The financial statements outline expenditures, receipts and the current year’s budget (including estimated costs and reserve fund information) which gives you—and your lawyer—a good indication of how fiscally healthy the property is.
A reserve fund study is commissioned every three years by a condominium’s Board of Directors, and it determines what major repairs need to be done, the timeline for them and whether or not the reserve fund has enough money to cover these costs.
“If it’s an older building, and if there are outstanding repairs or things that need to be done there’s a chance [the condo corporation] may increase fees,” said Savel, “so a good real estate lawyer will look for signs there may be an increase in maintenance fees [when reviewing the package].”
You’ll also find information outlining whether or not the corporation is involved in any lawsuits, the building’s insurance policy and whether any special assessments are being considered or will be taking place.
Within the declaration, you’ll find information on any restrictions, such as a “no pets” clause, and what rules you must follow when using common areas such as a swimming pool, work-out facility or party room.
How do I get a status certificate?
Anyone can order a condo corporation’s status certificate by providing a written request and paying the $100 fee, however this is typically only done when there is a prospective buyer of a resale condo unit.

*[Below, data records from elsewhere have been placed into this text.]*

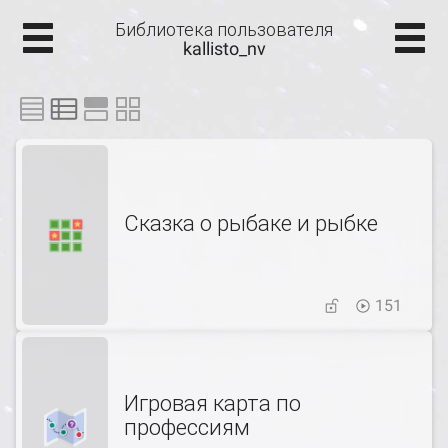
Библиотека пользователя
kallisto_nv
Сказка о рыбаке и рыбке
151
Игровая карта по
профессиям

Whether the buyer or seller pays this fee is negotiable, and the standard varies by area. For instance, the seller typically pays for the status certificate in Toronto, but it Ottawa it’s typical for the buyer to pay.
“Even this can come down to the negotiating skill of the realtor,” said Savel. “If I’m representing a seller and have three buyers coming in, I might suggest a buyer improves their offer by offering to pay this fee.”
After submitting the request, you should receive the status certificate package within 10 days, though some condo corporations will rush the order for a fee. Once received, you and your lawyer typically have 48 to 72 hours to look over the documents and come to a decision, though this is also negotiable.
Why do I need a status certificate?
Since a condo unit is subject to additional rules and regulations—as well as managed by a Board of Directors—there’s an entirely different set of concerns for a prospective buyer than there is when purchasing a house.
You’ll want to ensure the Board of Directors is being fiscally responsible, that their budget is balanced, and that there is money in the reserve fund for any upcoming repairs. An unbalanced budget or depleted reserve fund is a red flag, and you could be on the hook for increased maintenance fees to cover repair costs.
You’ll also find out if there are any lawsuits against the corporation or unsettled legal issues. However, the presence of a legal case that has yet to be settled isn’t always sign you should back out according to Savel, especially if it’s a good deal on the unit.
“One example case I had was when the problem had been rectified, but the [legal] case just hadn’t officially closed yet,” he said, “so it wasn’t a big concern. A few months later, the prices on units in the building had gone up.”
Savel notes it’s important to get your lawyer or realtor to contact the property manager and get as much information as possible before making a decision.
Since a condo corporation makes the rules about balcony barbecues, pets, and common areas, it’s important to fully read the declaration in the status package to ensure their by-laws and regulations are a fit for you.
A status certificate outlines all this information and more for you upfront, so there are no surprises later on down the line. This is why it’s important to work with you realtor to ensure your offer is conditional upon a legal review of the status certificate package.